After the Sept. 15 community meeting, Dando, as well as the residents, left under the assumption that an official letter from the county declaring the conditions at the Villas an eminent threat would enable the city to allow Vector Control to trap. However, the City Attorney’s office refused to authorize any action.
Dando immediately put the matter on the Rules Committee agenda and during their Sept. 27 meeting, expressed confusion with regard to the approval process.
“I thought I understood that once there was a decision by the state and Vector Control that there was an eminent threat to the community, we could approve that they move ahead on a limited time basis,” she said. “I’m not suggesting that we change the policy.”
When questions were raised as to why the City Attorney’s office obviously violated their own directive by allowing Vector Control to trap three coyotes in a nearby Almaden park as early as two years ago, they denied any knowledge that trapping had been done in a manner that wasn’t consistent with the ordinance. Yet, Vector Control officer Mike Philips asserts that the city did authorize the trapping and removal of the animals.
“This is the first I’ve heard of it,” replied Doyle. “As a charter city, we have the ability to impose our own regulations. If our ordinance is this controlling, then we may not have paid attention to all of our interests.”
According to Doyle, the ordinance is an “absolute prohibition,” with no vehicle in place to legally grant consent to trap—despite assurances from Don Kelly, with the Calif. Department of Fish and Game that under the State Department of Fish and Game Code, Sec 3003.1, Subsection C allows their use, “in the extraordinary case where the otherwise prohibited, padded jaw leg-hold trap is the only method available to protect human health and safety.”
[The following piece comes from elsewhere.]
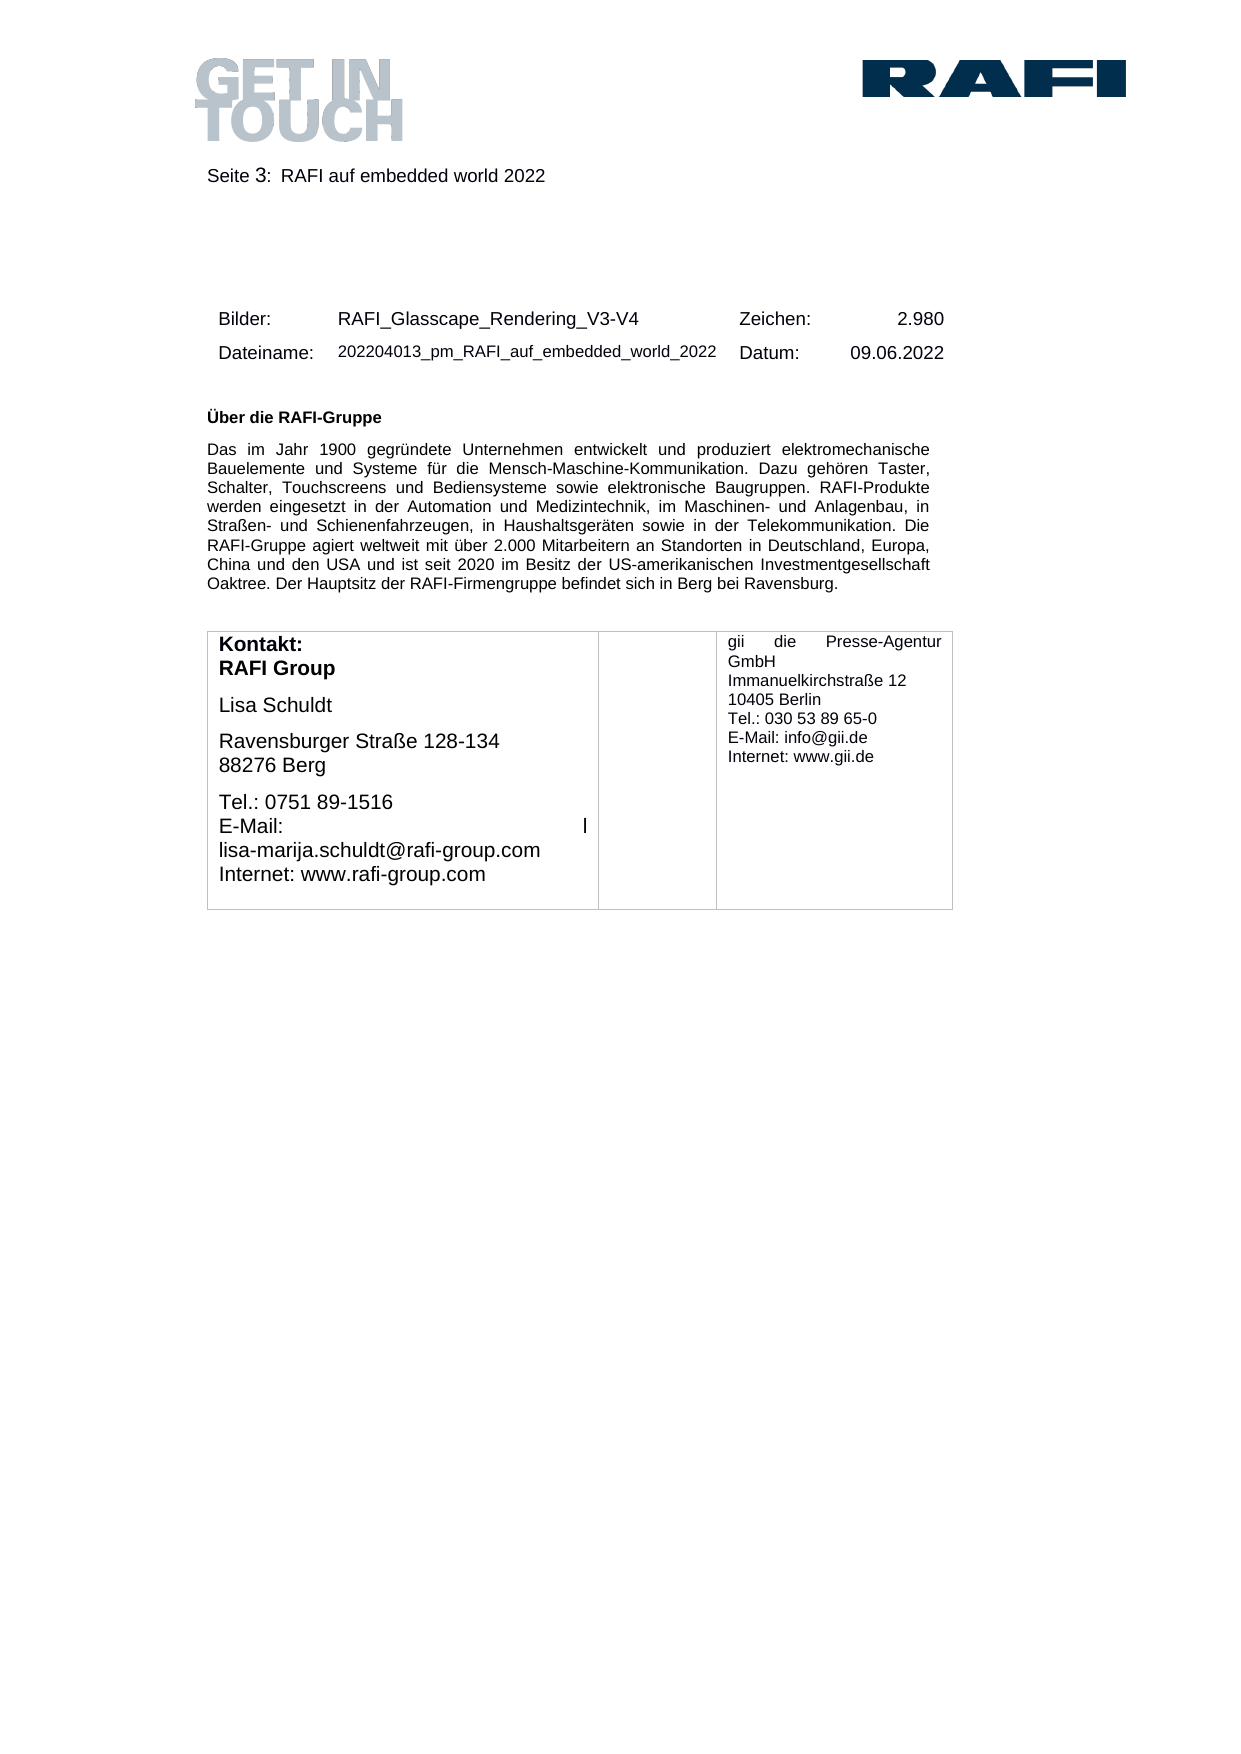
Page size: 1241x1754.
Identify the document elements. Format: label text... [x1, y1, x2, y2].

“If we deem a situation an eminent threat that allows the taking of animals, this gives municipalities the right to grant their own agents exemption under Subsection C,” Kelly explained. “And we have an eminent safety situation here.”
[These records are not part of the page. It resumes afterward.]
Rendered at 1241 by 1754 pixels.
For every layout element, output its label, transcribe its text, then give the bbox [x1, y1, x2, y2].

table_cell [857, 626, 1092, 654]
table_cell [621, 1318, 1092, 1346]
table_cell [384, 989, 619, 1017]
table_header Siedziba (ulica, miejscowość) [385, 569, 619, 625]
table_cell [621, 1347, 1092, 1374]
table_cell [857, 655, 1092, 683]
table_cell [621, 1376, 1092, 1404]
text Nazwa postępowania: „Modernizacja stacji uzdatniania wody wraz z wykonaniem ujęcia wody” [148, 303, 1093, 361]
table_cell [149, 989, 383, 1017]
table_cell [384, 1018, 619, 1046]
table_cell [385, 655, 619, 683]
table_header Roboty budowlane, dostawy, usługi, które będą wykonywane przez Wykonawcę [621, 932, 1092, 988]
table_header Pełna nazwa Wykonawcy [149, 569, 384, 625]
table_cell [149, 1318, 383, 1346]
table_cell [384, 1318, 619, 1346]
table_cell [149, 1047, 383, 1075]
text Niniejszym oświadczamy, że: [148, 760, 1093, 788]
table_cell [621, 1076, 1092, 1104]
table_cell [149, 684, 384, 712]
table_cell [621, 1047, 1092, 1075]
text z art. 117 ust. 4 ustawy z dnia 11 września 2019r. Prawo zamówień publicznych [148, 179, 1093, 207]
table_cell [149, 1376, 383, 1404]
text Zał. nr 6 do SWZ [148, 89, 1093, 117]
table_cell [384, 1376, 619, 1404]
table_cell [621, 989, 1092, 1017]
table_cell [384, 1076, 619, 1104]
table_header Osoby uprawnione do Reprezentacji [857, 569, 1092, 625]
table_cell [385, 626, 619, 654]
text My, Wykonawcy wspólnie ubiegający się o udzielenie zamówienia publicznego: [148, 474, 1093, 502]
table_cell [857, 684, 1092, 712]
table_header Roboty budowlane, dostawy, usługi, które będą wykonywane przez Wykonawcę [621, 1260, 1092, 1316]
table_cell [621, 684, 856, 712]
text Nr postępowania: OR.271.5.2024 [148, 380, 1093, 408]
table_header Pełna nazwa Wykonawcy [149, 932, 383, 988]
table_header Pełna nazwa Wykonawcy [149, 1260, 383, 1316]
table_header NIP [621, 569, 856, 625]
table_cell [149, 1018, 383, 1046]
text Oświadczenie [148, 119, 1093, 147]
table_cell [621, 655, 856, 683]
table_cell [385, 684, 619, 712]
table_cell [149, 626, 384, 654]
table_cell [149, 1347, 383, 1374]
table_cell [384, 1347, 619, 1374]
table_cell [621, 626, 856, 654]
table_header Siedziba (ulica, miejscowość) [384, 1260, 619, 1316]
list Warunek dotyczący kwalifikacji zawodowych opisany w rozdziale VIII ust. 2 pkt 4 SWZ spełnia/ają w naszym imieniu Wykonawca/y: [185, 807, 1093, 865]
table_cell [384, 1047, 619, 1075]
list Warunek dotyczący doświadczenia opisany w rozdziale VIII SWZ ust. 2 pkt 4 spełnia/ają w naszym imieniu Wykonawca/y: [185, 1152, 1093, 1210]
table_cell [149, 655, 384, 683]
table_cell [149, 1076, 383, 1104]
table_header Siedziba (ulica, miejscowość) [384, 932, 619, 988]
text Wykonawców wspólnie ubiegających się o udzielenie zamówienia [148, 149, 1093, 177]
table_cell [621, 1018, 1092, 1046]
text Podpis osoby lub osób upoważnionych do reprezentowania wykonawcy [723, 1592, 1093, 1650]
Vector Control officials agreed, and warned that once coyotes become urbanized and display aggressive behavior, human attacks will likely follow—the only solution is to selectively remove the animals.
“We don’t have that authority now,” Doyle reiterated. “Our municipal code doesn’t allow it. Independent of this, an emergency proposal to this amendment would effectively say we could allow this to go forward upon a showing of eminent harm and public safety.”
Even Cicirelli agreed that the ordinance, when written was short sided and leaves no room to deal with an animal—short of a sending a police officer to the scene to shoot it.
“You really don’t want to discharge a firearm in a neighborhood,” he said. “Coyotes are very difficult animals to trap and the leg hold is really the only successful means of catching them without actually shooting them. The code doesn’t allow it. At the same time, any loosening of a code about leg hold traps is going to illicit a lot of controversy in the community. There needs to be a mechanism there, but I don’t know if it’s going to be very popular with the people in the city.”
The day after
Although the decision was a victory for animal rights and the coyotes continue to roam the Villas, a serious issue still remains—one that may come back to haunt the city. According to Dando, the decision, coupled with the letter received from the state Department of Fish and Game, as well as Vector Control that stated—in an official capacity that conditions at the Villas posed an “eminent threat to public safety” may have legal ramifications.
“God forbid should anything happen to a child or another pet, it could prove to be very costly,” she said. “Not just financially to the city, but to the community that endures this. My concern is if we have future pets killed or children who continue to be threatened, that that puts us in a liable position.”